— Task details —
Only the pictures should be left out; repeat the rest of the data exactly.

— Entries supplied —
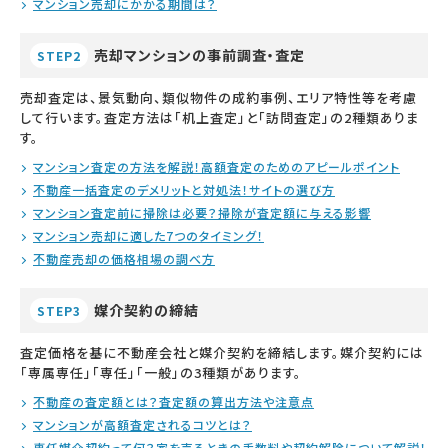
マンション売却にかかる期間は？
売却マンションの事前調査・査定
STEP2
売却査定は、景気動向、類似物件の成約事例、エリア特性等を考慮
して行います。査定方法は「机上査定」と「訪問査定」の2種類ありま
す。
マンション査定の方法を解説！高額査定のためのアピールポイント
不動産一括査定のデメリットと対処法！サイトの選び方
マンション査定前に掃除は必要？掃除が査定額に与える影響
マンション売却に適した7つのタイミング！
不動産売却の価格相場の調べ方
媒介契約の締結
STEP3
査定価格を基に不動産会社と媒介契約を締結します。媒介契約には
「専属専任」「専任」「一般」の3種類があります。
不動産の査定額とは？査定額の算出方法や注意点
マンションが高額査定されるコツとは？
専任媒介契約って何？家を売るときの手数料や契約解除について解説！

— Result for this task —
マンション売却にかかる期間は？
売却マンションの事前調査・査定
STEP2
売却査定は、景気動向、類似物件の成約事例、エリア特性等を考慮
して行います。査定方法は「机上査定」と「訪問査定」の2種類ありま
す。
マンション査定の方法を解説！高額査定のためのアピールポイント
不動産一括査定のデメリットと対処法！サイトの選び方
マンション査定前に掃除は必要？掃除が査定額に与える影響
マンション売却に適した7つのタイミング！
不動産売却の価格相場の調べ方
媒介契約の締結
STEP3
査定価格を基に不動産会社と媒介契約を締結します。媒介契約には
「専属専任」「専任」「一般」の3種類があります。
不動産の査定額とは？査定額の算出方法や注意点
マンションが高額査定されるコツとは？
専任媒介契約って何？家を売るときの手数料や契約解除について解説！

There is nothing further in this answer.